Lesson: Skills can be taught. Values usually can't.
Avoiding Difficult Conversations
A team member was underperforming. I kept hoping it would improve, gave vague feedback, avoided the hard conversation. Six months later, we had the same problem—worse.
Lesson: Quick, compassionate honesty serves everyone better than slow, kind avoidance.
Not Setting Boundaries
I was available 24/7. Every question came to me. I felt important; I was actually bottlenecking.
Lesson: Boundaries protect you and develop your team. If they can't function without you, you've failed.
Trying to Be Friends
I wanted to be liked. This made it hard to give critical feedback, make unpopular decisions, and hold people accountable.

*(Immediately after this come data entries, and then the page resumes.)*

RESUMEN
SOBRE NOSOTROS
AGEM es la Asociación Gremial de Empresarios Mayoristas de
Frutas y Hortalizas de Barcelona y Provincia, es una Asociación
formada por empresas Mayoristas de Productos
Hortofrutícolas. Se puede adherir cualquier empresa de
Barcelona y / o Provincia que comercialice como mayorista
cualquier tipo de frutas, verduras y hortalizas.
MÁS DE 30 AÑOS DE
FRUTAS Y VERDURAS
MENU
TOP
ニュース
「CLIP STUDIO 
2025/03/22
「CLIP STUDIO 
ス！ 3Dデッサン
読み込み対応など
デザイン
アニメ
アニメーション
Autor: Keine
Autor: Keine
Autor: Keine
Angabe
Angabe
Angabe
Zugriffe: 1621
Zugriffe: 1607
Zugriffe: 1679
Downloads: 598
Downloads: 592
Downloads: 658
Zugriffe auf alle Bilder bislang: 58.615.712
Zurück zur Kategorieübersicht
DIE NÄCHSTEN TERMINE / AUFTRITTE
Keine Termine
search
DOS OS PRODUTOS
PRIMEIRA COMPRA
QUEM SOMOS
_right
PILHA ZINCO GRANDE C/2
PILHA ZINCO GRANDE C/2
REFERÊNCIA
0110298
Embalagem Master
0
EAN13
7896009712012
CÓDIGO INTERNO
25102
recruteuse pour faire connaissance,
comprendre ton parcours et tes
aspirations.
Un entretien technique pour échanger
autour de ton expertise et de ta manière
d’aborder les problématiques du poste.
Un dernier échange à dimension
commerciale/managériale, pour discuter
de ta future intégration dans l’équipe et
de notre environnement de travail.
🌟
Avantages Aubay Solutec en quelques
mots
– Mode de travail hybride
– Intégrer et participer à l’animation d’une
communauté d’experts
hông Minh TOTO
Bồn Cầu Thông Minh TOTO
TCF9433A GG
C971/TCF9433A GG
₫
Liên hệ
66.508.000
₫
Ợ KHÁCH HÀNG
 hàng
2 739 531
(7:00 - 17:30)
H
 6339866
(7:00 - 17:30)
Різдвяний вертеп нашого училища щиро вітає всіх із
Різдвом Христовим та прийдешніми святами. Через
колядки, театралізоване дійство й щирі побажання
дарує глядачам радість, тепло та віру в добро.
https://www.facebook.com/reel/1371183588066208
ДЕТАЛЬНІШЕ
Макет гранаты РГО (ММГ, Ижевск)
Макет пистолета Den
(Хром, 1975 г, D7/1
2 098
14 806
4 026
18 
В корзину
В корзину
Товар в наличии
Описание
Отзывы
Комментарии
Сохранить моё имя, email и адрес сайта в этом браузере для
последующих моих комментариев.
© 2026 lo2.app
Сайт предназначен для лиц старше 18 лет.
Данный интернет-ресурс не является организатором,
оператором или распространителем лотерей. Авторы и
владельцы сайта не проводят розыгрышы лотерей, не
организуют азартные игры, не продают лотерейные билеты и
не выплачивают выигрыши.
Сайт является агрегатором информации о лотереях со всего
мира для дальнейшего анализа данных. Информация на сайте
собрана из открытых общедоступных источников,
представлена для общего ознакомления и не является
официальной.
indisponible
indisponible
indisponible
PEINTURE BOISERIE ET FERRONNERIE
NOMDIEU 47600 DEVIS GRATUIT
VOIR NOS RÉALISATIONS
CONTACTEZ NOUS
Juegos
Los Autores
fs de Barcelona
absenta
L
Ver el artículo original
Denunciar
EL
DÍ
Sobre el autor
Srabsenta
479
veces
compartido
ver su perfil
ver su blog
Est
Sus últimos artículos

Lesson: You can be friendly without being friends. Respect is more important than likability.
What I'm Still Learning
Leadership isn't a destination—it's a practice. Things I'm actively working on:
- Listening more, talking less: My default is to fill silence with solutions
- Coaching vs. directing: Asking questions instead of giving answers
- Delegation: Truly letting go, including the outcome not just the task
- Strategic thinking: Zooming out from daily fires to quarterly vision
The best leaders I know are the ones who never stopped being students. They read, they seek feedback, they adapt.
Books That Helped
- "The Manager's Path" by Camille Fournier
- "High Output Management" by Andy Grove
- "Radical Candor" by Kim Scott
- "Turn the Ship Around" by L. David Marquet
Final Thoughts
Leadership is a skill, not a personality trait. It can be learned, practiced, and improved.
If you're considering the transition from IC to lead, know that:
- It's harder than it looks
- The skills that made you successful won't make you successful anymore
- The rewards are different but real
Watching a team you've built ship something great—that's a feeling no commit can match.